TASK ITEM: Write out the lines below again, switching "top-left" to "upper-left" and changing nothing else, and leave the pictures out.
[EXCERPTED DATA Boundary: Start]
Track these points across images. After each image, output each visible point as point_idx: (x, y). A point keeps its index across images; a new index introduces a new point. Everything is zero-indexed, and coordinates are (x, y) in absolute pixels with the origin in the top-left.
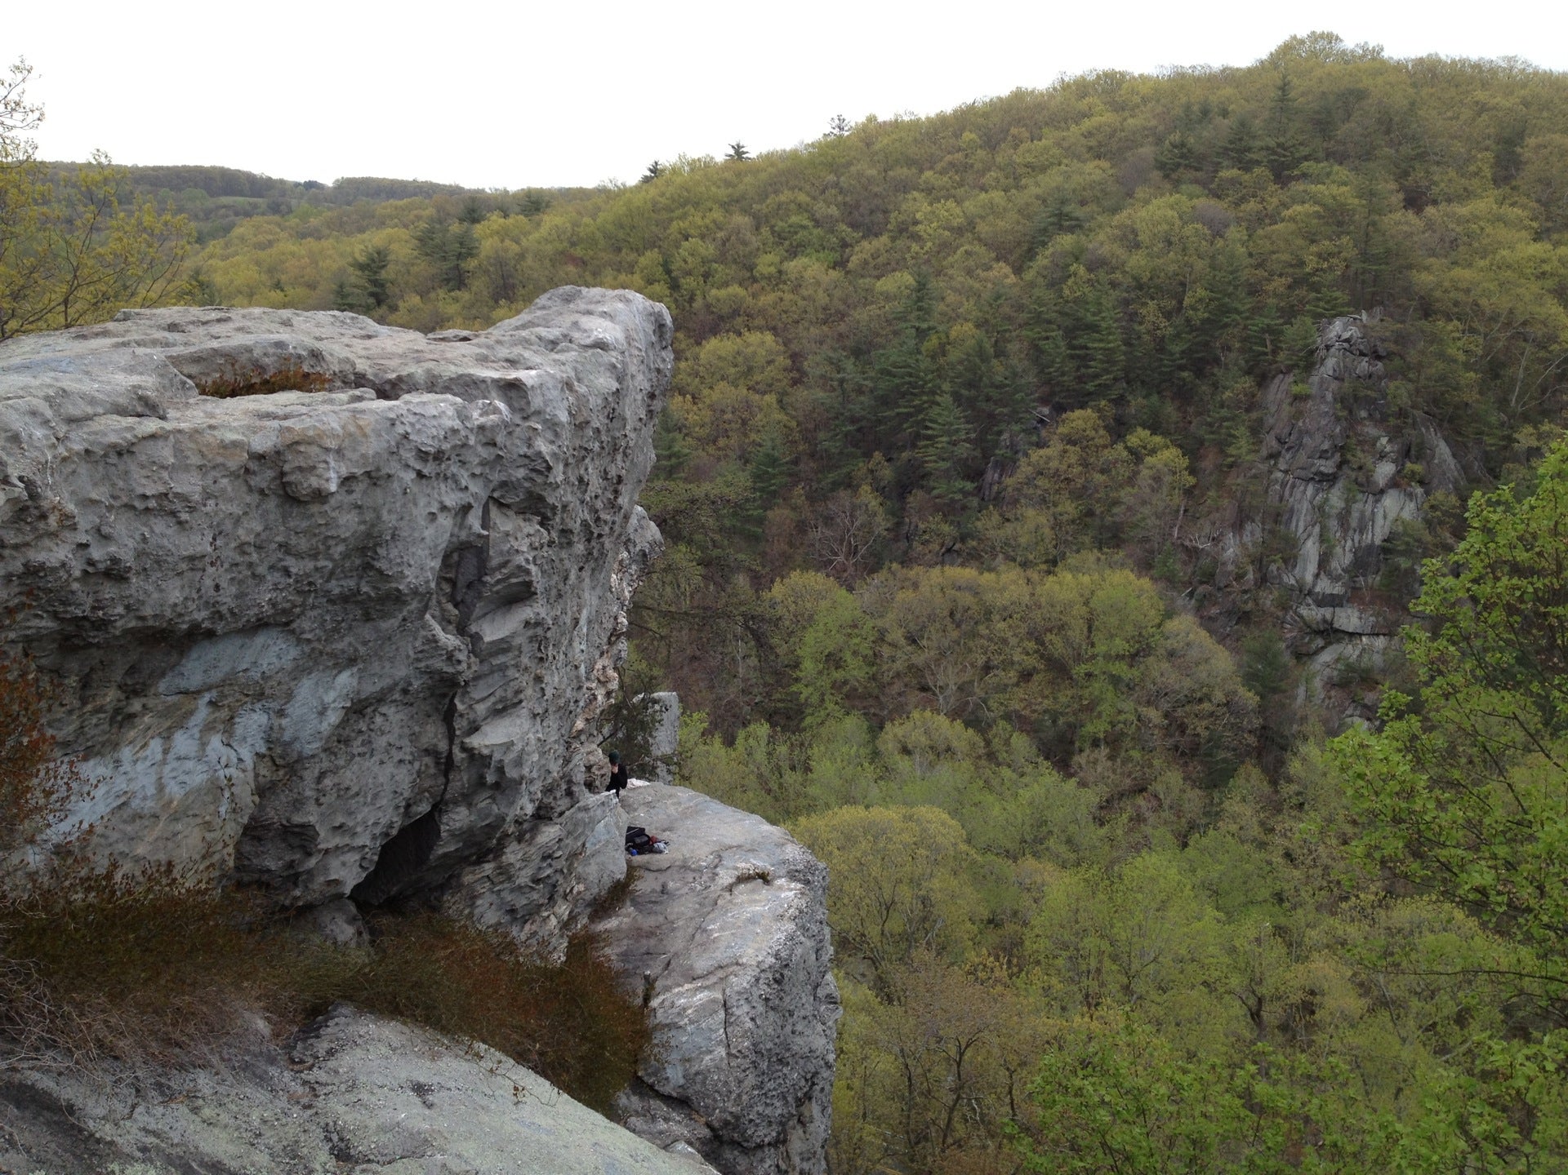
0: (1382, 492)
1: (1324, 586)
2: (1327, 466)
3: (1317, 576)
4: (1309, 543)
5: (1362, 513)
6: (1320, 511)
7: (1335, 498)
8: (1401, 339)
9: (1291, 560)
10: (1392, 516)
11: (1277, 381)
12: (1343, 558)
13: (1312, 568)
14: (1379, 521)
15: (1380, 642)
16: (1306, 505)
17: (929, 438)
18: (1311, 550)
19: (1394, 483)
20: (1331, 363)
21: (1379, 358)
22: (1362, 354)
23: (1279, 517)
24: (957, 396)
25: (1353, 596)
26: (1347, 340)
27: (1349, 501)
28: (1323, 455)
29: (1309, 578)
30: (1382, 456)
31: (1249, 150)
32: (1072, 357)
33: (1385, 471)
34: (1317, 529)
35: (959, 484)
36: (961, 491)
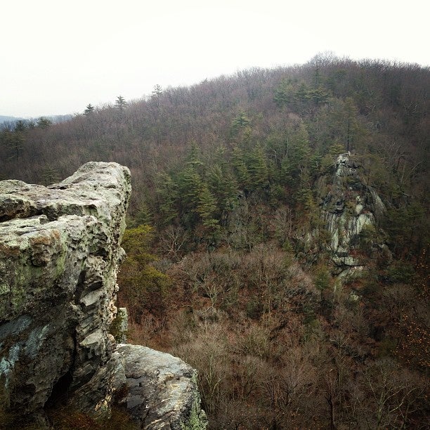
[EXCERPTED DATA Boundary: End]
EXPECTED ANSWER:
Track these points across images. After each image, output each visible point as point_idx: (x, y). A point keeps its index across images; a new index introduces a new point. Everything is zero-indexed, and coordinates are (x, y) in absolute pixels with the origin in the upper-left.
0: (1382, 492)
1: (1324, 586)
2: (1327, 466)
3: (1317, 576)
4: (1309, 543)
5: (1362, 513)
6: (1320, 511)
7: (1335, 498)
8: (1401, 339)
9: (1291, 560)
10: (1392, 516)
11: (1277, 381)
12: (1343, 558)
13: (1312, 568)
14: (1379, 521)
15: (1380, 642)
16: (1306, 505)
17: (929, 438)
18: (1311, 550)
19: (1394, 483)
20: (1331, 363)
21: (1379, 358)
22: (1362, 354)
23: (1279, 517)
24: (957, 396)
25: (1353, 596)
26: (1347, 340)
27: (1349, 501)
28: (1323, 455)
29: (1309, 578)
30: (1382, 456)
31: (1249, 150)
32: (1072, 357)
33: (1385, 471)
34: (1317, 529)
35: (959, 484)
36: (961, 491)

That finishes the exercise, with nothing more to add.